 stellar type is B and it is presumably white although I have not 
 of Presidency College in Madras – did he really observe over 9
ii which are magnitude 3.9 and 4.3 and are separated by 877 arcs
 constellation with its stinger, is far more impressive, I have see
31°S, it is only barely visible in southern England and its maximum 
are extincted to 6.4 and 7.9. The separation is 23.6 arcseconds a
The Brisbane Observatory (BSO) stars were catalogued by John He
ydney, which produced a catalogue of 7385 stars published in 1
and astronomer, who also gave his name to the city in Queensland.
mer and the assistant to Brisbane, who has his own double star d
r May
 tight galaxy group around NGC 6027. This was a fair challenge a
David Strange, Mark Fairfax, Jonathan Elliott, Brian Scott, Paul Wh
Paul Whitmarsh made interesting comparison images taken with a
++++++++++++++++++++
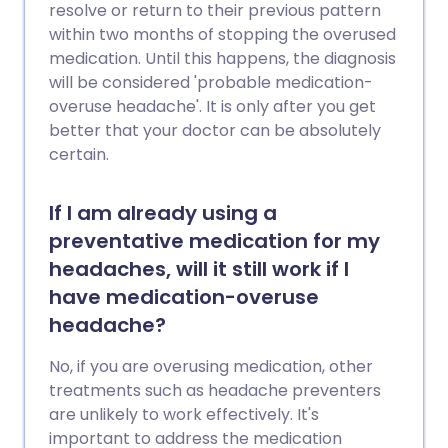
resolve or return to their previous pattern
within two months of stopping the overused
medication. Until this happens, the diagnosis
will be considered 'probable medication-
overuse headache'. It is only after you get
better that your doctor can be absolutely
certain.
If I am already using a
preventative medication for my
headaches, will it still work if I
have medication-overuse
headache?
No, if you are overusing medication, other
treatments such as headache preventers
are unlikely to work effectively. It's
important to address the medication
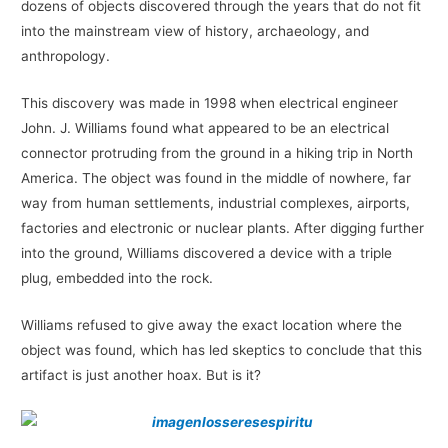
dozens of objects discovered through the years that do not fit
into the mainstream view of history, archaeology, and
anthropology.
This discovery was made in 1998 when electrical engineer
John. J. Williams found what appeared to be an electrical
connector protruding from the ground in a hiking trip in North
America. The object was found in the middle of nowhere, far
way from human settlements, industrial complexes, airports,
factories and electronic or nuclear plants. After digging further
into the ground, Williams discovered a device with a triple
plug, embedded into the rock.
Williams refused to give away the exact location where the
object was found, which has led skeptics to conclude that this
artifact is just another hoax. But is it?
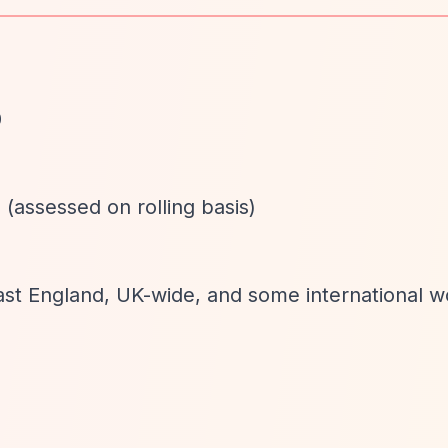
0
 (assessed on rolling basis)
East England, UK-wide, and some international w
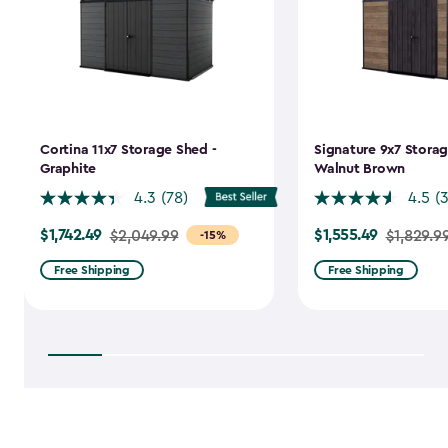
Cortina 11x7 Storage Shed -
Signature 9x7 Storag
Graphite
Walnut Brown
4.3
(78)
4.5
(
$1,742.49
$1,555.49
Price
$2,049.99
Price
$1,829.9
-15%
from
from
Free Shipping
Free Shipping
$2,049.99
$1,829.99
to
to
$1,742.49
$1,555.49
++++++++++++++++++++
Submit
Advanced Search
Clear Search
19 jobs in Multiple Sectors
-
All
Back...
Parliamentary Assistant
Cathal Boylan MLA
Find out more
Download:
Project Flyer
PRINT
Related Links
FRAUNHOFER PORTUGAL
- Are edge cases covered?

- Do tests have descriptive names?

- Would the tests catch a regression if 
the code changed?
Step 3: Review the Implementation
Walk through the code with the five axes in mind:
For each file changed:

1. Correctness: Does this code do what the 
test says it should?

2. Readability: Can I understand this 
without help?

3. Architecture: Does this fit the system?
++++++++++++++++++++
Where the line holding "stellar type is" appears in the listing above, start reproducing exactly, and end with the line holding "are extincted to".

• _SOLUTION_
 stellar type is B and it is presumably white although I have not 
 of Presidency College in Madras – did he really observe over 9
ii which are magnitude 3.9 and 4.3 and are separated by 877 arcs
 constellation with its stinger, is far more impressive, I have see
31°S, it is only barely visible in southern England and its maximum 
are extincted to 6.4 and 7.9. The separation is 23.6 arcseconds a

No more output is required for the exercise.